** What you will do **
Starting at the line that contains "Column header reads temperature, in" and stopping after the line that contains "As read: value=8.4 unit=mm", render the item lines below as a JSON list of strings, one string per line, with blank lines left out. Leave the pictures out of the answer.

** Data provided **

———

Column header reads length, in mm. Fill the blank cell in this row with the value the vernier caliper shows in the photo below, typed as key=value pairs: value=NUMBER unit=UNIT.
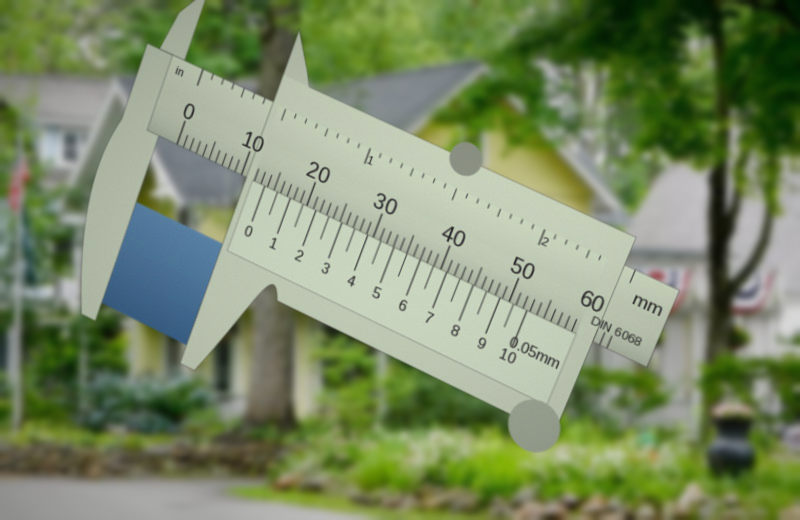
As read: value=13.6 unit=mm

———

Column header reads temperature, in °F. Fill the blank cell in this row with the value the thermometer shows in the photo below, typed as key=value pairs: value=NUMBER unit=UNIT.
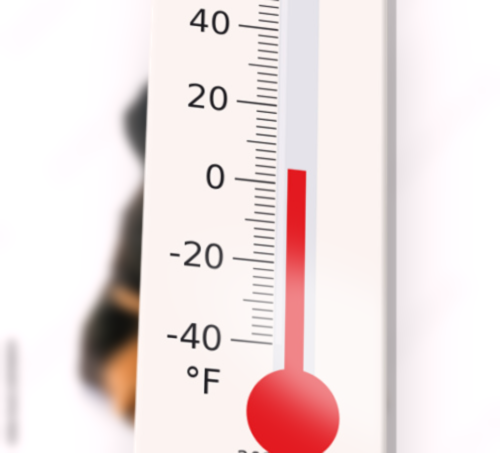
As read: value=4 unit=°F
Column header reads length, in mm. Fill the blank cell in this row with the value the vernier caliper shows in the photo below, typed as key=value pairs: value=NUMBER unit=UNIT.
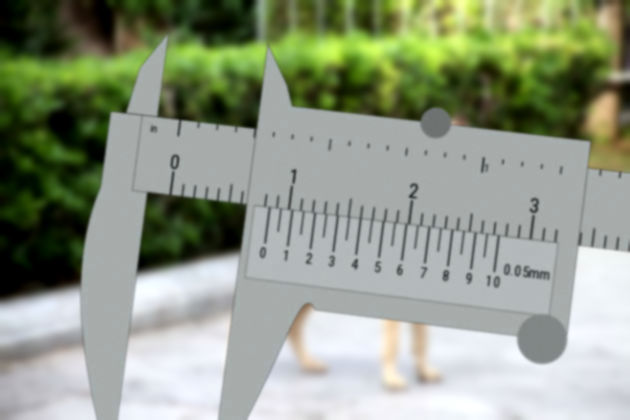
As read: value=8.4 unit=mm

———

** Output **
[
  "Column header reads temperature, in °F. Fill the blank cell in this row with the value the thermometer shows in the photo below, typed as key=value pairs: value=NUMBER unit=UNIT.",
  "As read: value=4 unit=°F",
  "Column header reads length, in mm. Fill the blank cell in this row with the value the vernier caliper shows in the photo below, typed as key=value pairs: value=NUMBER unit=UNIT.",
  "As read: value=8.4 unit=mm"
]